Similar dyes are obtained if you replace the 2-p-chlorophenyl-4, 6-dichlora, 3, 5-triazines other 2-mono- or polyhaloaryl-4, «6-dichloro-a, 3, 5-triazines, instead of α-amino-4-benzoylaminoanthraquinone a-amino-4 - p - chlorbenzoylaminoanthraquinones, a-amino-4-o-tolylaminoanthraquinone 'a-amino-4-p-ethoxybenzoylaminoanthraquinone, a -Amino-4-naphthoylaminoanthraquinone or those Aminoaroylaminoanthraquinones used, in which the aroyl residue is, for example, the residue of a quinoline carboxylic acid, diphenyl carboxylic acid, Anthraquinone carboxylic acid, anthraquinone benzacridone or naphthacridone carboxylic acid, Anthrapyridonecarboxylic acid, anthrapyrimidonecarboxylic acid, anthraquinone thioxanthoneic acid or thiazolanthronecarboxylic acid. The carboxylic acids mentioned can also be any Contain atoms or groups of atoms in place of hydrogen. Example 4 A slurry of 51 parts of a-amino-4-benzoylaminoanthraquinone, 5 parts of a-amino-5-benzoylaminoanthraquinone, 40 parts of 2-p-chlorophenyl-4, 6-dichloro-a, 3, 5-triazine in 800 parts of nitrobenzene is heated to a2o ° with stirring until no more hydrogen chloride escapes. It is then allowed to cool, filtered off with suction, washed with methanol and dried.

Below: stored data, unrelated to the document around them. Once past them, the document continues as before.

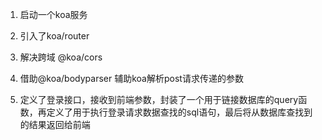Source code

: 1. 启动一个koa服务
2. 引入了koa/router
3. 解决跨域 @koa/cors
4. 借助@koa/bodyparser 辅助koa解析post请求传递的参数

5. 定义了登录接口，接收到前端参数，封装了一个用于链接数据库的query函数，再定义了用于执行登录请求数据查找的sql语句，最后将从数据库查找到的结果返回给前端
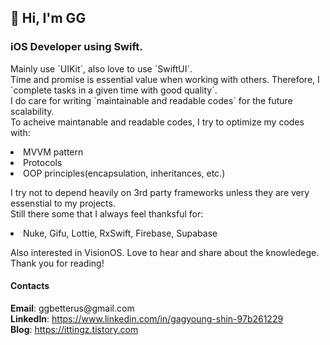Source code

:  <h2> 👋 Hi, I'm GG </h2>
 <h3> iOS Developer using Swift. </h3>
<p>
  Mainly use `UIKit`, also love to use `SwiftUI`.
<br>
  Time and promise is essential value when working with others. Therefore, I `complete tasks in a given time with good quality`.
<br>
  I do care for writing `maintainable and readable codes` for the future scalability.
 <br>
  To acheive maintanable and readable codes, I try to optimize my codes with:
<li>MVVM pattern</li>
<li>Protocols</li>
<li>OOP principles(encapsulation, inheritances, etc.)</li>
</p> 
<p>
I try not to depend heavily on 3rd party frameworks unless they are very essenstial to my projects. 
<br>
 Still there some that I always feel thanksful for:
<li>Nuke, Gifu, Lottie, RxSwift, Firebase, Supabase</li>
  
</p>
<p>
Also interested in VisionOS. Love to hear and share about the knowledege.  
<br>
Thank you for reading!
</p>

<p>
 <h4> Contacts  </h4>
<strong>Email</strong>: ggbetterus@gmail.com
<br>
 <strong>LinkedIn</strong>: 
 <a href = "https://www.linkedin.com/in/gagyoung-shin-97b261229/"> https://www.linkedin.com/in/gagyoung-shin-97b261229</a>
<br> 
<strong>Blog</strong>: <a href = "https://ittingz.tistory.com/">https://ittingz.tistory.com</a>
</p>
 

<!---
happyduck-git/happyduck-git is a ✨ special ✨ repository because its `README.md` (this file) appears on your GitHub profile.
You can click the Preview link to take a look at your changes.
--->
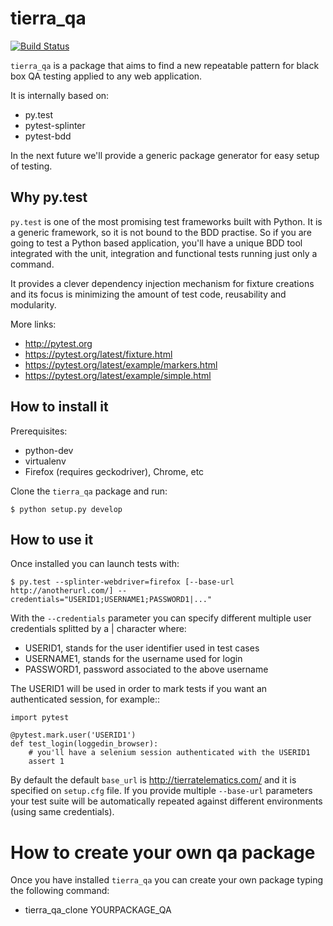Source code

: tierra_qa
=========

[![Build Status](https://travis-ci.org/tierratelematics/tierra_qa.svg?branch=master)](https://travis-ci.org/tierratelematics/tierra_qa)

``tierra_qa`` is a package that aims to find a new repeatable pattern for 
black box QA testing applied to any web application.

It is internally based on:
* py.test
* pytest-splinter
* pytest-bdd

In the next future we'll provide a generic package generator for easy setup of
testing.

Why py.test
-----------

``py.test`` is one of the most promising test frameworks built with Python. It is a generic
framework, so it is not bound to the BDD practise.
So if you are going to test a Python based application, you'll have a unique BDD tool
integrated with the unit, integration and functional tests running just only a command.

It provides a clever dependency injection mechanism for fixture creations and its focus is
minimizing the amount of test code, reusability and modularity.

More links:
* http://pytest.org
* https://pytest.org/latest/fixture.html
* https://pytest.org/latest/example/markers.html
* https://pytest.org/latest/example/simple.html

How to install it
-----------------

Prerequisites:

* python-dev
* virtualenv
* Firefox (requires geckodriver), Chrome, etc

Clone the ``tierra_qa`` package and run:

    $ python setup.py develop

How to use it
-------------

Once installed you can launch tests with:

    $ py.test --splinter-webdriver=firefox [--base-url http://anotherurl.com/] --credentials="USERID1;USERNAME1;PASSWORD1|..."

With the ``--credentials`` parameter you can specify different multiple user credentials splitted by a | character where:

* USERID1, stands for the user identifier used in test cases
* USERNAME1, stands for the username used for login
* PASSWORD1, password associated to the above username

The USERID1 will be used in order to mark tests if you want an authenticated session, for example::

    import pytest

    @pytest.mark.user('USERID1')
    def test_login(loggedin_browser):
        # you'll have a selenium session authenticated with the USERID1
        assert 1

By default the default ``base_url`` is http://tierratelematics.com/ and it
is specified on ``setup.cfg`` file.
If you provide multiple ``--base-url`` parameters your test suite will be automatically repeated against different environments (using same
credentials).

How to create your own qa package
=================================

Once you have installed ``tierra_qa`` you can create your own package typing the following command:

* tierra_qa_clone YOURPACKAGE_QA
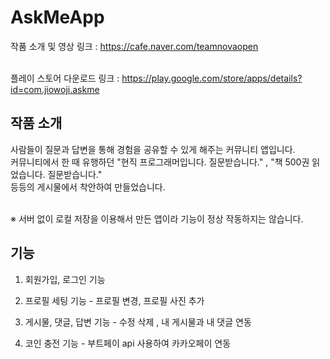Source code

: # AskMeApp
작품 소개 및 영상 링크 : https://cafe.naver.com/teamnovaopen <br><br>

플레이 스토어 다운로드 링크 : https://play.google.com/store/apps/details?id=com.jiowoji.askme


## 작품 소개
사람들이 질문과 답변을 통해 경험을 공유할 수 있게 해주는 커뮤니티 앱입니다.<br>
커뮤니티에서 한 때 유행하던 "현직 프로그래머입니다. 질문받습니다." , "책 500권 읽었습니다. 질문받습니다."<br>
등등의 게시물에서 착안하여 만들었습니다.<br><br>

※ 서버 없이 로컬 저장을 이용해서 만든 앱이라 기능이 정상 작동하지는 않습니다.<br>

## 기능

1. 회원가입, 로그인 기능 

2. 프로필 세팅 기능 - 프로필 변경, 프로필 사진 추가

3. 게시물, 댓글, 답변 기능 - 수정 삭제 ,  내 게시물과 내 댓글 연동

4. 코인 충전 기능  - 부트페이 api 사용하여 카카오페이 연동



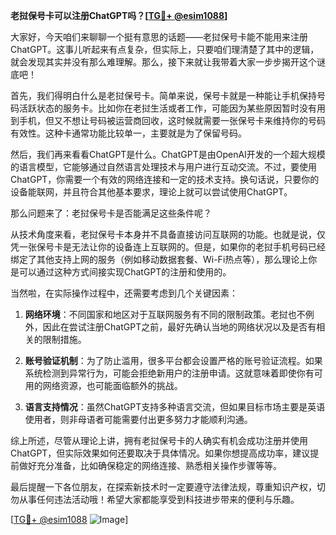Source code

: **老挝保号卡可以注册ChatGPT吗？[[TG💪+ @esim1088](https://t.me/s/esim1088)]**

大家好，今天咱们来聊聊一个挺有意思的话题——老挝保号卡能不能用来注册ChatGPT。这事儿听起来有点复杂，但实际上，只要咱们理清楚了其中的逻辑，就会发现其实并没有那么难理解。那么，接下来就让我带着大家一步步揭开这个谜底吧！

首先，我们得明白什么是老挝保号卡。简单来说，保号卡就是一种能让手机保持号码活跃状态的服务卡。比如你在老挝生活或者工作，可能因为某些原因暂时没有用到手机，但又不想让号码被运营商回收，这时候就需要一张保号卡来维持你的号码有效性。这种卡通常功能比较单一，主要就是为了保留号码。

然后，我们再来看看ChatGPT是什么。ChatGPT是由OpenAI开发的一个超大规模的语言模型，它能够通过自然语言处理技术与用户进行互动交流。不过，要使用ChatGPT，你需要一个有效的网络连接和一定的技术支持。换句话说，只要你的设备能联网，并且符合其他基本要求，理论上就可以尝试使用ChatGPT。

那么问题来了：老挝保号卡是否能满足这些条件呢？

从技术角度来看，老挝保号卡本身并不具备直接访问互联网的功能。也就是说，仅凭一张保号卡是无法让你的设备连上互联网的。但是，如果你的老挝手机号码已经绑定了其他支持上网的服务（例如移动数据套餐、Wi-Fi热点等），那么理论上你是可以通过这种方式间接实现ChatGPT的注册和使用的。

当然啦，在实际操作过程中，还需要考虑到几个关键因素：

1. **网络环境**：不同国家和地区对于互联网服务有不同的限制政策。老挝也不例外，因此在尝试注册ChatGPT之前，最好先确认当地的网络状况以及是否有相关的限制措施。
   
2. **账号验证机制**：为了防止滥用，很多平台都会设置严格的账号验证流程。如果系统检测到异常行为，可能会拒绝新用户的注册申请。这就意味着即使你有可用的网络资源，也可能面临额外的挑战。

3. **语言支持情况**：虽然ChatGPT支持多种语言交流，但如果目标市场主要是英语使用者，则非母语者可能需要付出更多努力才能顺利沟通。

综上所述，尽管从理论上讲，拥有老挝保号卡的人确实有机会成功注册并使用ChatGPT，但实际效果如何还要取决于具体情况。如果你想提高成功率，建议提前做好充分准备，比如确保稳定的网络连接、熟悉相关操作步骤等等。

最后提醒一下各位朋友，在探索新技术时一定要遵守法律法规，尊重知识产权，切勿从事任何违法活动哦！希望大家都能享受到科技进步带来的便利与乐趣。

[[TG💪+ @esim1088](https://t.me/s/esim1088) ![Image](https://i.postimg.cc/4NQfJmqS/Snipaste-2025-05-13-00-14-12.png)]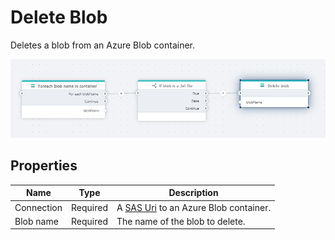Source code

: # Delete Blob

Deletes a blob from an Azure Blob container.

![img](../../../../images/flow/delete-blob.png)

## Properties

| Name             | Type      |Description                                             |
|------------------|-----------|--------------------------------------------------------|
| Connection       | Required  | A [SAS Uri](https://learn.microsoft.com/en-us/azure/storage/common/storage-sas-overview) to an Azure Blob container.       |
| Blob name        | Required  | The name of the blob to delete.                        |
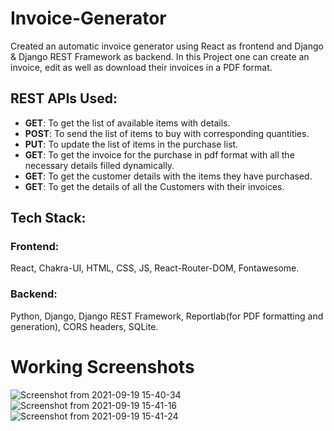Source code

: # Invoice-Generator 
Created an automatic invoice generator using React as frontend and Django & Django REST Framework as backend. 
In this Project one can create an invoice, edit as well as download their invoices in a PDF format. 

## REST APIs Used:
* **GET**: To get the list of available items with details.
* **POST**: To send the list of items to buy with corresponding quantities.
* **PUT**: To update the list of items in the purchase list.
* **GET**: To get the invoice for the purchase in pdf format with all the necessary details filled dynamically.
* **GET**: To get the customer details with the items they have purchased.
* **GET**: To get the details of all the Customers with their invoices.


## Tech Stack:
### Frontend: 
React, Chakra-UI, HTML, CSS, JS, React-Router-DOM, Fontawesome.

### Backend:
Python, Django, Django REST Framework, Reportlab(for PDF formatting and generation), CORS headers, SQLite.


# Working Screenshots
![Screenshot from 2021-09-19 15-40-34](https://user-images.githubusercontent.com/55273506/133924406-5da14380-a809-4e28-8642-fc1941c89629.png)
![Screenshot from 2021-09-19 15-41-16](https://user-images.githubusercontent.com/55273506/133924407-c83aaebb-74da-49c9-831a-751975aee4b2.png)
![Screenshot from 2021-09-19 15-41-24](https://user-images.githubusercontent.com/55273506/133924408-3369e0c9-5d73-4e6c-818e-2581c8813ad0.png)
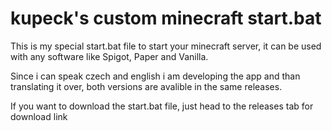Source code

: # kupeck's custom minecraft start.bat

This is my special start.bat file to start your minecraft server, it can be used with any software like Spigot, Paper and Vanilla.

Since i can speak czech and english i am developing the app and than translating it over, both versions are avalible in the same releases.

If you want to download the start.bat file, just head to the releases tab for download link
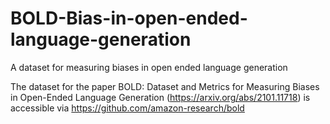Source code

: # BOLD-Bias-in-open-ended-language-generation
A dataset for measuring biases in open ended language generation

The dataset for the paper BOLD: Dataset and Metrics for Measuring Biases in Open-Ended Language Generation 
(https://arxiv.org/abs/2101.11718) is accessible via https://github.com/amazon-research/bold
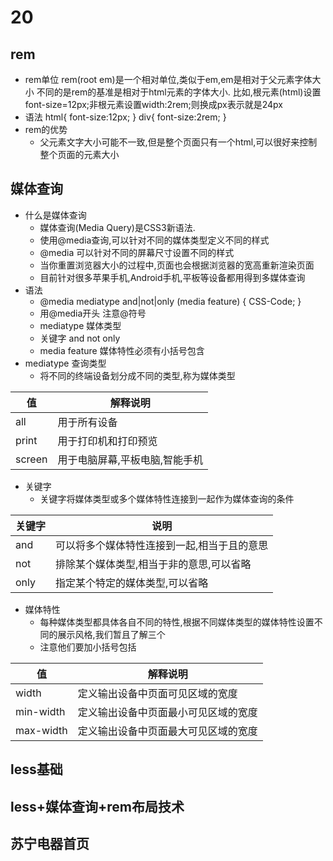 # 20
## rem
+ rem单位
    rem(root em)是一个相对单位,类似于em,em是相对于父元素字体大小
    不同的是rem的基准是相对于html元素的字体大小.
    比如,根元素(html)设置font-size=12px;非根元素设置width:2rem;则换成px表示就是24px
+ 语法
    <!-- 根html为12px -->
    html{
        font-size:12px;
    }
    <!-- 此时div的字体大小就是24px -->
    div{
        font-size:2rem;
    }
+ rem的优势
    + 父元素文字大小可能不一致,但是整个页面只有一个html,可以很好来控制整个页面的元素大小

## 媒体查询
+ 什么是媒体查询
    + 媒体查询(Media Query)是CSS3新语法.
    + 使用@media查询,可以针对不同的媒体类型定义不同的样式
    + @media 可以针对不同的屏幕尺寸设置不同的样式
    + 当你重置浏览器大小的过程中,页面也会根据浏览器的宽高重新渲染页面
    + 目前针对很多苹果手机,Android手机,平板等设备都用得到多媒体查询
+ 语法
    + @media mediatype and|not|only (media feature) {
        CSS-Code;
    }
    + 用@media开头 注意@符号
    + mediatype 媒体类型
    + 关键字 and not only
    + media feature 媒体特性必须有小括号包含
+ mediatype 查询类型
    + 将不同的终端设备划分成不同的类型,称为媒体类型

|值|解释说明|
|-|-|
|all|用于所有设备
|print|用于打印机和打印预览
|screen|用于电脑屏幕,平板电脑,智能手机

+ 关键字
    + 关键字将媒体类型或多个媒体特性连接到一起作为媒体查询的条件

|关键字|说明|
|-|-|
|and|可以将多个媒体特性连接到一起,相当于且的意思
|not|排除某个媒体类型,相当于非的意思,可以省略
|only|指定某个特定的媒体类型,可以省略

+ 媒体特性
    + 每种媒体类型都具体各自不同的特性,根据不同媒体类型的媒体特性设置不同的展示风格,我们暂且了解三个
    + 注意他们要加小括号包括

|值|解释说明|
|-|-|
|width|定义输出设备中页面可见区域的宽度
|min-width|定义输出设备中页面最小可见区域的宽度
|max-width|定义输出设备中页面最大可见区域的宽度


## less基础

## less+媒体查询+rem布局技术

## 苏宁电器首页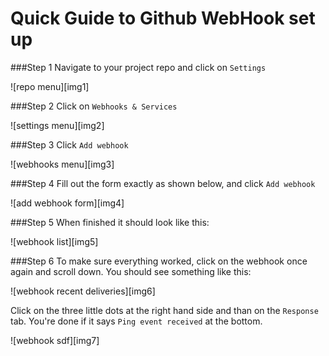 Quick Guide to Github WebHook set up
====================================

###Step 1
Navigate to your project repo and click on `Settings`

![repo menu][img1]

###Step 2
Click on `Webhooks & Services`

![settings menu][img2]

###Step 3
Click `Add webhook`

![webhooks menu][img3]

###Step 4
Fill out the form exactly as shown below, and click `Add webhook`

![add webhook form][img4]

###Step 5
When finished it should look like this:

![webhook list][img5]

###Step 6
To make sure everything worked, click on the webhook once again and scroll down. You should see something like this:

![webhook recent deliveries][img6]

Click on the three little dots at the right hand side and than on the `Response` tab. You're done if it says `Ping
event received` at the bottom.

![webhook sdf][img7]
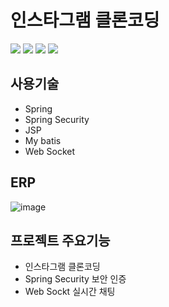 # 인스타그램 클론코딩
<img src="https://img.shields.io/badge/Spring Boot-6DB33F?style=flat-square&logo=Spring Boot&logoColor=white"/> <img src="https://img.shields.io/badge/Javascript-F7DF1E?style=flat-square&logo=Javascript&logoColor=white"/> <img src="https://img.shields.io/badge/HTML5-E34F26?style=flat-square&logo=HTML5&logoColor=white"/> <img src="https://img.shields.io/badge/MySQL-4479A1?style=flat-square&logo=MySQL&logoColor=white"/> 


## 사용기술
- Spring
- Spring Security
- JSP
- My batis
- Web Socket

## ERP
![image](https://github.com/Ryel1580/PhotoGram/assets/110091706/41e5cfa1-82d7-4fb3-a7c8-9bcdf025fc61)


## 프로젝트 주요기능
 - 인스타그램 클론코딩
 - Spring Security 보안 인증
 - Web Sockt 실시간 채팅
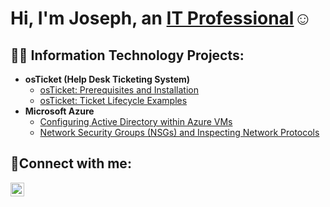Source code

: <h1>Hi, I'm Joseph, an <a href="www.linkedin.com/in/joseph-rubio-b64857301">IT Professional</a>☺</h1>

<h2>👨‍💻 Information Technology Projects:</h2>

- <b>osTicket (Help Desk Ticketing System)</b>
  - [osTicket: Prerequisites and Installation](https://github.com/jo-tech211/osticket-prereqs)
  - [osTicket: Ticket Lifecycle Examples](https://github.com/jo-tech211/ticket-lifecycle)
- <b>Microsoft Azure</b>
  - [Configuring Active Directory within Azure VMs](https://github.com/jo-tech211/Config-Activedirectory)
  - [Network Security Groups (NSGs) and Inspecting Network Protocols](https://github.com/jo-tech211/azure-network-protocols)

<h2>🤳Connect with me:</h2>

[<img align="left" alt="Josh | LinkedIn" width="22px" src="https://cdn.jsdelivr.net/npm/simple-icons@v3/icons/linkedin.svg" />][linkedin]

[linkedin]: https://www.linkedin.com/in/joseph-rubio-b64857301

The received Dye gives cotton a yellowish tinge. Receives similar dyes if you replace i-amino-5-benzoylaminoanthraquinone and i-amino-q.-benzoylaminoanthraquinone other i-amino-5- or q.-aroylaminoanthraquinones used in which the aroyl radical for example the remainder of a benzoic acid, naphthoic acid, quinoline carboxylic acid, diphenyl carboxylic acid, Anthraquinone carboxylic acid, anthraquinone benzacridone or anthraquinone naphthacridone carboxylic acid, ' A # ithrapyridonecarboxylic acid, anthrapyrimidonecarboxylic acid, anthraquinone thioxanthonecarboxylic acid or tliiazolanthronecarboxylic acid. More yellowish dyes are obtained if instead of i-amino-5-benzoylaminoanthraquinone i- or a-aminoanthraquinone, yellow to orange-yellow dyes, if one uses instead of i-amino-q.-benzoylaminoanthraquinone i- or z-aminoanthraquinone used.

Claims (1)

PATENT CLAIM: Process for the production of vat dyes Anthraquinone series, characterized in that one monoaryldihalogen-i, 3, 5-triazines, which are substituted in the aryl nucleus with aminoanthraquinones, their nucleus substitution products or their descendants are converted at elevated temperature.